Shine a flashlight on your CNN's reasoning
Grad-CAM generates visual heatmaps showing exactly which image regions convinced a neural network to say "cat" instead of "dog."

What it does Grad-CAM produces coarse localization maps highlighting the important regions in an image for predicting a concept — essentially asking a CNN “where are you looking?” The repo bundles three Torch/Lua scripts: one for image classification, one for visual question answering, and one for image captioning. Feed it an image and a target label (or VQA answer, or caption), and it spits out a heatmap overlay.
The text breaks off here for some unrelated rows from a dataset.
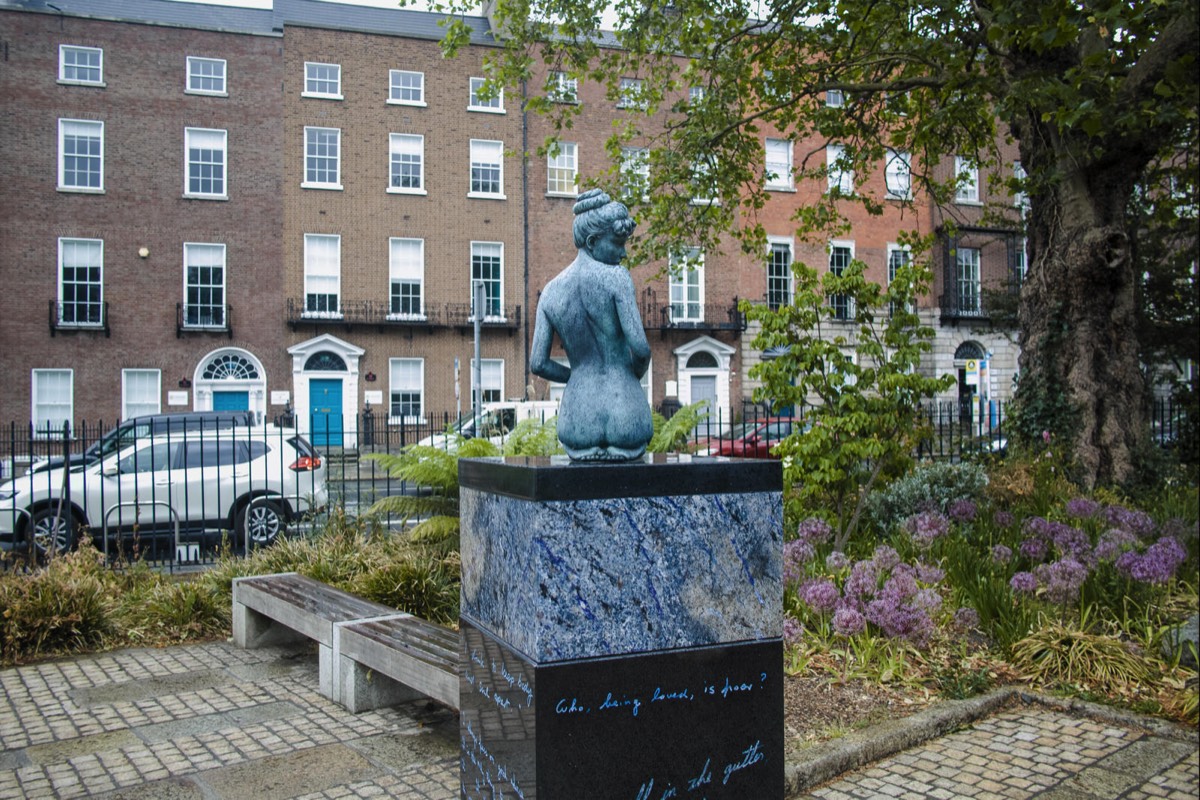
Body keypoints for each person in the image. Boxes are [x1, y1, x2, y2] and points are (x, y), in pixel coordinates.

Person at [531, 188, 653, 461]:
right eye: (617, 243)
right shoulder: (617, 278)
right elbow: (642, 349)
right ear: (592, 241)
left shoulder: (550, 292)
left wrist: (574, 376)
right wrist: (631, 374)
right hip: (627, 420)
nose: (623, 254)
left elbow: (538, 364)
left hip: (576, 426)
The interesting bit The technique works without retraining or architectural surgery — it hooks into existing Caffe models (VGG, AlexNet) via gradient flow through a chosen convolutional layer. The VQA and captioning demos are the real flex: you can force the model to explain why it answered “green” versus “yellow” for the same fire-hydrant image, revealing how fragile or context-dependent its “reasoning” is.
Key highlights
- Classification, VQA, and captioning pipelines in one repo
- Uses pretrained Caffe models; no fine-tuning required
- GPU/CPU toggle, heatmap or raw output, layer selection all exposed as CLI flags
- BSD license; submodules pull in VQA_LSTM_CNN and neuraltalk2 dependencies
- Live demo at gradcam.cloudcv.org if you want to skip the Lua toolchain
Caveats
- Built for Torch7 and Caffe — a 2017-era stack that now feels archaeological
- Requires manual submodule init and model downloads; setup is not one-command
- Layer names default to VGG-specific values (
relu5_3,relu5_4), so using other architectures means reading the source
Verdict
Grab this if you’re doing interpretability research on legacy models or need a reproducible baseline for Grad-CAM citations. Skip it if you want modern PyTorch/TensorFlow implementations — those exist elsewhere and won’t make you wrangle .caffemodel files.